Excerpt:
Pound, Euro, EM’s Rally; Dollar Extends Drop, Yen Slips

Michael Moran

Michael Moran is an experienced global markets professional who currently writes a daily markets commentary. Moran has traded currencies for over 30 years, having worked in dealing rooms of major banks all over the globe. He lives in Sydney with his wife, 5 children, 2 grandsons and another coming. He still loves trading and talking about the currency markets. All of them! Michael began his career as an assistant dealer in money markets and foreign exchange with Lloyds Bank. He has worked in Hongkong, Manila, Tokyo, Singapore and Sydney. He’s traded through the 1985 Plaza Accord, Paul Keating’s 1986 “banana republic” statement, the Asian Currency Crisis in 1997, and the 9/11 New York Twin Tower terrorist strike. He took the task of speaking to sales team of the banks he worked at (Lloyds, NAB, CBA) during the daily morning meetings. Other traders hated this job. But he developed a liking for commentating and putting forward his views on currencies, in the process helping others. Which he still does today. Moran wrote briefly for Invast Global before taking the position as senior analyst for Royal Financial Trading. He currently is a Responsible Manager in Compliance for Transferwise Ltd, Pty, a global money transfer firm where he advises the Treasury team. Having spent the last 10 years of his trading career managing the Emerging Markets and Asian currency desks of NAB and CBA, he formulates much of his market analysis from their movements. His favourite description for global markets today comes a 1968 hit tune from the group Blood, Sweat and Tears – “What goes up, must come down, spinning wheel got to go round.”

Pound, Euro, EM’s Rally; Dollar Extends Drop, Yen Slips

September 5, 2019

Summary: The Dollar extended its losses against its rivals bar the Yen as global tensions eased. Dismal ISM data yesterday depressed US bond yields which triggered further unwinding of bullish Dollar bets. The British Pound rallied anew to 1.2240 (1.2085) on hopes that a hard-Brexit may be avoided. Christine Lagarde, most likely the next ECB President warned about the negative effects of unconventional policies. The Euro rose 0.56% to 1.1032 (1.0995 yesterday) while USD/JPY finished up at 106.40 (105.98). The Dollar Index (USD/DXY), often a mirror of the Euro, fell 0.58% to 98.427 (98.95). In Asia, risk appetite rose as Hongkong’s leaders scrapped the controversial extradition bill that saw months of often violent protests. The Dollar dipped against the offshore Chinese Yuan (USD/CNH) to 7.1470 from 7.1790. The Aussie climbed to 0.6798 (0.6765). Emerging Market currencies were all higher versus the Greenback.

Records provided:

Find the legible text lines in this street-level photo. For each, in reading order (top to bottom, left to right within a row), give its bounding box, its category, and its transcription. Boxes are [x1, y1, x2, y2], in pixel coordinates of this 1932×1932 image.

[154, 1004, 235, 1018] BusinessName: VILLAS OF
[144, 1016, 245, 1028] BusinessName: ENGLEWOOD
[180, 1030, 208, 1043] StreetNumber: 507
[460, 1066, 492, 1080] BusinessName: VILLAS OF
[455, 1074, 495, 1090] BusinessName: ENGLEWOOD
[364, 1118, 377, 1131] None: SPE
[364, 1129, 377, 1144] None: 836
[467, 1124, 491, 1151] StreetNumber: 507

Exercise: Please write the next part of the currency market commentary, picking up after its summary paragraph. These items were drawn from an unrelated source.

Response below:
Wall Street
stock were up. The Dow finished at 26,370 (26,115) while the S&P 500 gained 1.16% to 2,938. US bond yields were steady near their lows. The 10-year rate closed at 1.47% (1.46%).
Australia’s Q2 GDP matched forecasts at 0.5%. China’s Caixin Services PMI beat forecasts at 51.7, rising to 52.1 in August. Euro area Serviced PMI’s mostly matched expectations. UK Services PMI dipped to 50.6 versus forecasts of 51.0.
The Bank of Canada kept its Overnight rate unchanged at 1.75%.
Fedspeak yesterday was balanced between the hawks (Williams, Rosengren) and doves (Bullard, Kashkari).

  • EUR/USD – Against the overall weaker US Dollar, the Euro rallied 0.56% to 1.1032 from yesterday’s close at 1.0995. Expectations of ECB measures to stimulate the economy, to be announced next week have weighed on the shared currency.
GBP USD Chart - Daily FX - 05 SEPT 2019
GBP USD Chart – Daily FX – 05 SEPT 2019
  • GBP/USD – Sterling extended its rally as more shorts were forced to cover after British lawmakers took another step to block as no-deal Brexit. GBP/USD soared to 1.2240 from its close yesterday at 1.2085.
  • USD/JPY – The Dollar rose against the Yen to 106.40 (105.98) as risk appetite increased.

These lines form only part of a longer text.